### ASSIGNMENT
Could you render every line of the records, from the first one through the line containing "- **Accept**: application/json", as a numbered list? Leave out the blank lines.

### DATA TO PROCESS

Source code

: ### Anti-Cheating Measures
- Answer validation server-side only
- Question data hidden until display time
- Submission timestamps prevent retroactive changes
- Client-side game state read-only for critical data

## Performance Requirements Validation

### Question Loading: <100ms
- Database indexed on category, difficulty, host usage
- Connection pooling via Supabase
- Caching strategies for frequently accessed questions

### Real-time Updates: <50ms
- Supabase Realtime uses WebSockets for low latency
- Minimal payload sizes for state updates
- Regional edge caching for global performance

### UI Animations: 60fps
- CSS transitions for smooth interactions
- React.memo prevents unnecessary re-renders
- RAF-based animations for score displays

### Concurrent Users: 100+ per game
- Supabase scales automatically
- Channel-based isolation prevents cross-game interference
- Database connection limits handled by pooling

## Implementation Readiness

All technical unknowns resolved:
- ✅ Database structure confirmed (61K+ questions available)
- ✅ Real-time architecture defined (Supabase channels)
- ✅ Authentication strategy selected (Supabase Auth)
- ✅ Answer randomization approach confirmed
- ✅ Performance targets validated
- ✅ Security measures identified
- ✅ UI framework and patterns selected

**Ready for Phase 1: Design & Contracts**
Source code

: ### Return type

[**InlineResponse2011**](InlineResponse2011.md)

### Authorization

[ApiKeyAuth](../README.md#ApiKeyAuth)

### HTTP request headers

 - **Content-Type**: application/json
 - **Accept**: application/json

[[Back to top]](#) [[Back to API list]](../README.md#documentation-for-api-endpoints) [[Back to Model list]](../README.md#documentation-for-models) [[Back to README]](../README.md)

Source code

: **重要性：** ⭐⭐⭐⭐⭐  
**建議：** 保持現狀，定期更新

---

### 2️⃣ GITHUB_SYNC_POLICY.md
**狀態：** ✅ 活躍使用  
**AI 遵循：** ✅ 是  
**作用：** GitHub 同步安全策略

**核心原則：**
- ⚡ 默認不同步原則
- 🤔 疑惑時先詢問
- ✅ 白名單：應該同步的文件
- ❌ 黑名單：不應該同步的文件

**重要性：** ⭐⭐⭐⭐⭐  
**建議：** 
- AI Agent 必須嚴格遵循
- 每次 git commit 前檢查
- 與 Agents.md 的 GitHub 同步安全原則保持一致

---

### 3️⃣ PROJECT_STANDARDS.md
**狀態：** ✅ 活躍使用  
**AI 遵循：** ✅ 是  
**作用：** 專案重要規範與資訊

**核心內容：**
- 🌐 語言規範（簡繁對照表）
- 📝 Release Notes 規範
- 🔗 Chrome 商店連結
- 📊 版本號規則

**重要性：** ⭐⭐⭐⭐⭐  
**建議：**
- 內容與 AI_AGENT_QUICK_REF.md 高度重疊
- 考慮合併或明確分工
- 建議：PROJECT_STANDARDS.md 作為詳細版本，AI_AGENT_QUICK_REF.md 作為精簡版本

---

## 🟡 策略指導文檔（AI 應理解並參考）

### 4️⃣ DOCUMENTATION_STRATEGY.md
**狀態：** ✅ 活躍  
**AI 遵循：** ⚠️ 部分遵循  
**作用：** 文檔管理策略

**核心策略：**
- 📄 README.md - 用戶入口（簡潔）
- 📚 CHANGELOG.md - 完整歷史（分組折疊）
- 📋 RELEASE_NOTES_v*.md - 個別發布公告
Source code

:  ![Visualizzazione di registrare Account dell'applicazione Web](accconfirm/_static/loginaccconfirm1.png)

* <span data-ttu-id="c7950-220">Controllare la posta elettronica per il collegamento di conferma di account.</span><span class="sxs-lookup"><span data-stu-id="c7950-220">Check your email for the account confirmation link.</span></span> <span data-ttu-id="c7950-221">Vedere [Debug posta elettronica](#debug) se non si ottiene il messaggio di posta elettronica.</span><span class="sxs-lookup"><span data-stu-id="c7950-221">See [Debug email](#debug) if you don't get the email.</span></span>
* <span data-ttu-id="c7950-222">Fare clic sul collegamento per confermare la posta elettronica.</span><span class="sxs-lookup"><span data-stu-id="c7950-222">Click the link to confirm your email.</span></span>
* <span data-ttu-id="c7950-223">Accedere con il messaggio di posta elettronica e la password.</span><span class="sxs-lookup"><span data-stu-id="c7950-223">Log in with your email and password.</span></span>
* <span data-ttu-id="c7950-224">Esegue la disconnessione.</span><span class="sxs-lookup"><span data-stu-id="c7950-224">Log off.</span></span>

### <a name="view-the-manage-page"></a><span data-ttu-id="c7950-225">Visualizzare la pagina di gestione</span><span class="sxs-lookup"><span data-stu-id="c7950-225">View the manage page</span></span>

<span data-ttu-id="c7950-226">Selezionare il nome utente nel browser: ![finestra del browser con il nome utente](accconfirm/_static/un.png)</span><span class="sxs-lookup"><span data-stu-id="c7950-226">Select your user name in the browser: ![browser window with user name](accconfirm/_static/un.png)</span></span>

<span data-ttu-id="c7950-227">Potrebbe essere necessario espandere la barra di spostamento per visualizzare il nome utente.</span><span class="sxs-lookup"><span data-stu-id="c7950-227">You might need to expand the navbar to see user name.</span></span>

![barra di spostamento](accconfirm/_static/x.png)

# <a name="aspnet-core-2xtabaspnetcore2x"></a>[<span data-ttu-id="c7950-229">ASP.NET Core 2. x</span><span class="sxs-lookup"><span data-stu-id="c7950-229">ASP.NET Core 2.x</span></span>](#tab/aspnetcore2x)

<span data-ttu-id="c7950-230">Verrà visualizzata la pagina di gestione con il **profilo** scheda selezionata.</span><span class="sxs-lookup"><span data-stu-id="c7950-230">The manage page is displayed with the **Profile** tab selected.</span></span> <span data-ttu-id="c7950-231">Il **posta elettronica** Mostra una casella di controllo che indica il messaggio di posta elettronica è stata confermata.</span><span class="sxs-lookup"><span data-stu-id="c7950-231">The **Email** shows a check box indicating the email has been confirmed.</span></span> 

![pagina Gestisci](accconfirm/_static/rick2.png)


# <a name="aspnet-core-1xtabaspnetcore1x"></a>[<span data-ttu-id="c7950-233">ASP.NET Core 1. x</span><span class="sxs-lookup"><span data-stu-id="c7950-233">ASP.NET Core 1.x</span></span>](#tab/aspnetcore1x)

### ANSWER BELOW
1. Source code
2. : ### Anti-Cheating Measures
3. - Answer validation server-side only
4. - Question data hidden until display time
5. - Submission timestamps prevent retroactive changes
6. - Client-side game state read-only for critical data
7. ## Performance Requirements Validation
8. ### Question Loading: <100ms
9. - Database indexed on category, difficulty, host usage
10. - Connection pooling via Supabase
11. - Caching strategies for frequently accessed questions
12. ### Real-time Updates: <50ms
13. - Supabase Realtime uses WebSockets for low latency
14. - Minimal payload sizes for state updates
15. - Regional edge caching for global performance
16. ### UI Animations: 60fps
17. - CSS transitions for smooth interactions
18. - React.memo prevents unnecessary re-renders
19. - RAF-based animations for score displays
20. ### Concurrent Users: 100+ per game
21. - Supabase scales automatically
22. - Channel-based isolation prevents cross-game interference
23. - Database connection limits handled by pooling
24. ## Implementation Readiness
25. All technical unknowns resolved:
26. - ✅ Database structure confirmed (61K+ questions available)
27. - ✅ Real-time architecture defined (Supabase channels)
28. - ✅ Authentication strategy selected (Supabase Auth)
29. - ✅ Answer randomization approach confirmed
30. - ✅ Performance targets validated
31. - ✅ Security measures identified
32. - ✅ UI framework and patterns selected
33. **Ready for Phase 1: Design & Contracts**
34. Source code
35. : ### Return type
36. [**InlineResponse2011**](InlineResponse2011.md)
37. ### Authorization
38. [ApiKeyAuth](../README.md#ApiKeyAuth)
39. ### HTTP request headers
40.  - **Content-Type**: application/json
41.  - **Accept**: application/json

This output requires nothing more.